### [DIRECTIONS FOR THIS TASK]
Give the items from the line with "Permit Required" through the end of the items as a Markdown table with the columns "Row" and "Line." Skip blank lines and leave out the pictures.

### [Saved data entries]

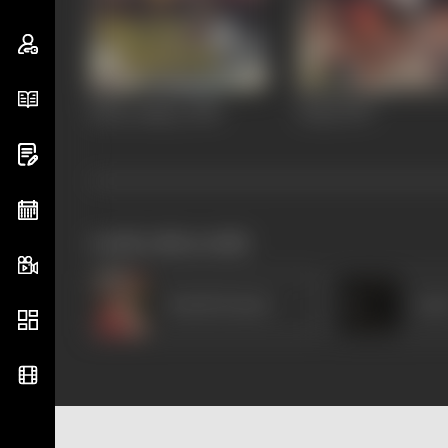
Khote Sikkey
1998
Dhaal
1997
works often with
Harish Kumar
Amr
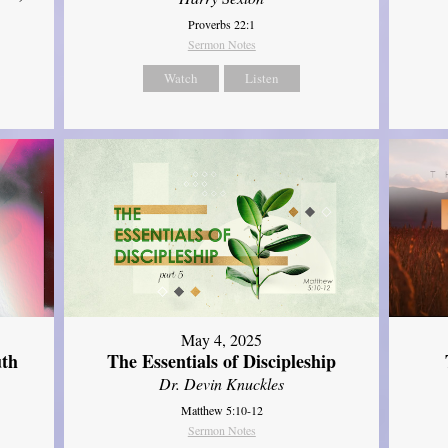
Proverbs 22:1
Sermon Notes
Watch
Listen
May 4, 2025
uth
The Essentials of Discipleship
Dr. Devin Knuckles
Matthew 5:10-12
Sermon Notes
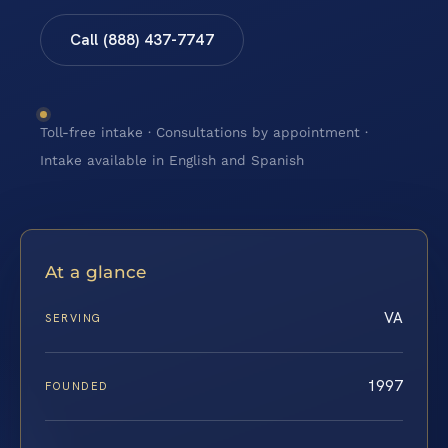
Call (888) 437-7747
Toll-free intake · Consultations by appointment ·
Intake available in English and Spanish
At a glance
VA
SERVING
1997
FOUNDED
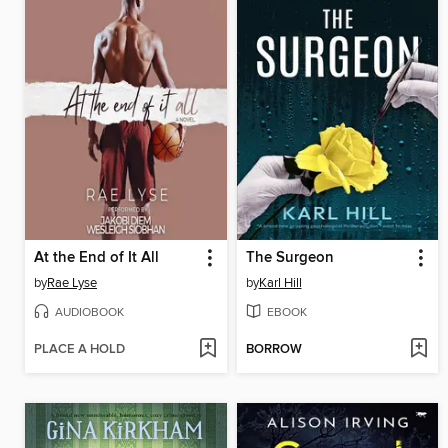
At the End of It All
The Surgeon
by
Rae Lyse
by
Karl Hill
AUDIOBOOK
EBOOK
PLACE A HOLD
BORROW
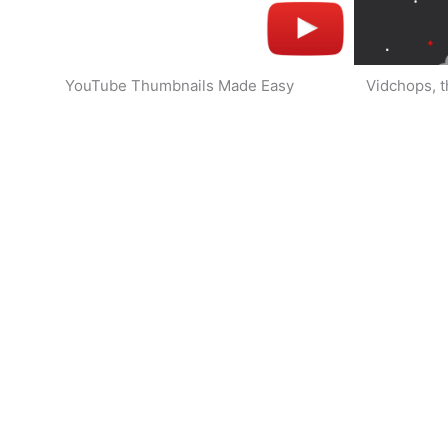
YouTube Thumbnails Made Easy
Vidchops, t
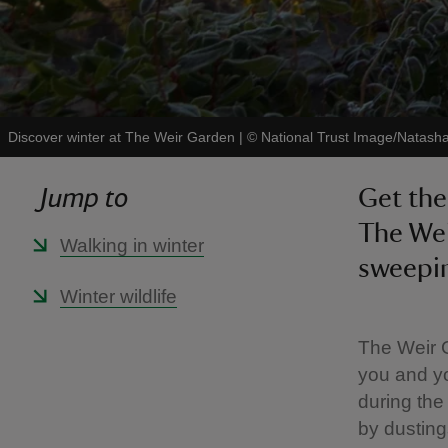
Discover winter at The Weir Garden
|
©
National Trust Image/Natash
Jump to
Get the
The Wei
Walking in winter
sweepin
Winter wildlife
The Weir G
you and yo
during the
by dusting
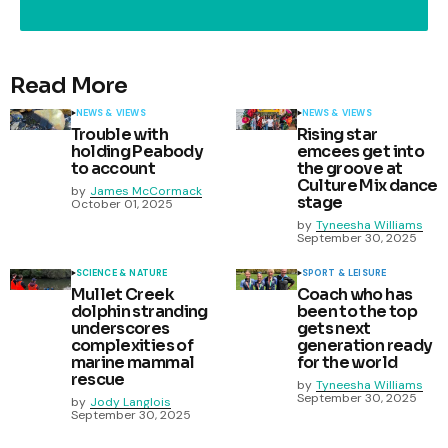
Read More
NEWS & VIEWS
NEWS & VIEWS
Trouble with
Rising star
holding Peabody
emcees get into
to account
the groove at
Culture Mix dance
by
James McCormack
stage
October 01, 2025
by
Tyneesha Williams
September 30, 2025
SCIENCE & NATURE
SPORT & LEISURE
Mullet Creek
Coach who has
dolphin stranding
been to the top
underscores
gets next
complexities of
generation ready
marine mammal
for the world
rescue
by
Tyneesha Williams
September 30, 2025
by
Jody Langlois
September 30, 2025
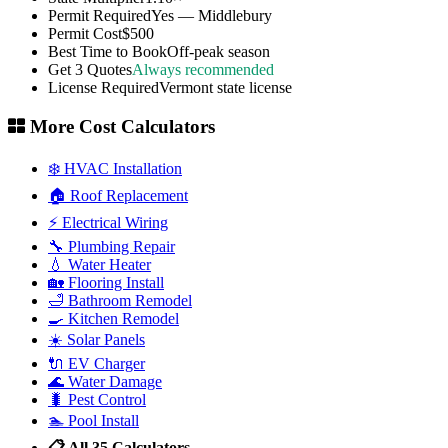
Permit Required
Yes — Middlebury
Permit Cost
$500
Best Time to Book
Off-peak season
Get 3 Quotes
Always recommended
License Required
Vermont state license
More Cost Calculators
❄️ HVAC Installation
🏠 Roof Replacement
⚡ Electrical Wiring
🔧 Plumbing Repair
💧 Water Heater
🏡 Flooring Install
🛁 Bathroom Remodel
🍳 Kitchen Remodel
☀️ Solar Panels
🔌 EV Charger
🌊 Water Damage
🐛 Pest Control
🏊 Pool Install
📋 All 35 Calculators →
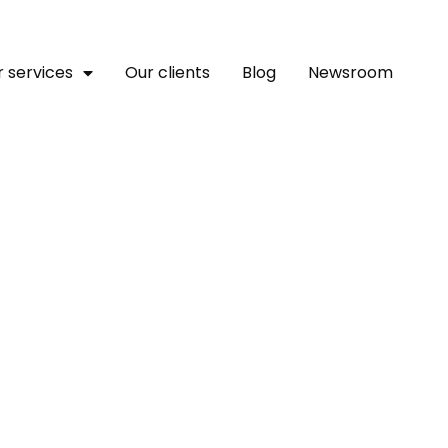
 services
Our clients
Blog
Newsroom
ollaborative Report Unveil
e Of Artificial Intelligen
l Health In Africa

### [RESULT OF THIS EXERCISE]
| Row | Line |
|---|---|
| 1 | Permit Required |
| 2 | Yes — Middlebury |
| 3 | Permit Cost |
| 4 | $500 |
| 5 | Best Time to Book |
| 6 | Off-peak season |
| 7 | Get 3 Quotes |
| 8 | Always recommended |
| 9 | License Required |
| 10 | Vermont state license |
| 11 | More Cost Calculators |
| 12 | ❄️ HVAC Installation |
| 13 | 🏠 Roof Replacement |
| 14 | ⚡ Electrical Wiring |
| 15 | 🔧 Plumbing Repair |
| 16 | 💧 Water Heater |
| 17 | 🏡 Flooring Install |
| 18 | 🛁 Bathroom Remodel |
| 19 | 🍳 Kitchen Remodel |
| 20 | ☀️ Solar Panels |
| 21 | 🔌 EV Charger |
| 22 | 🌊 Water Damage |
| 23 | 🐛 Pest Control |
| 24 | 🏊 Pool Install |
| 25 | 📋 All 35 Calculators → |
| 26 |  services |
| 27 | Our clients |
| 28 | Blog |
| 29 | Newsroom |
| 30 | ollaborative Report Unveil |
| 31 | e Of Artificial Intelligen |
| 32 | l Health In Africa |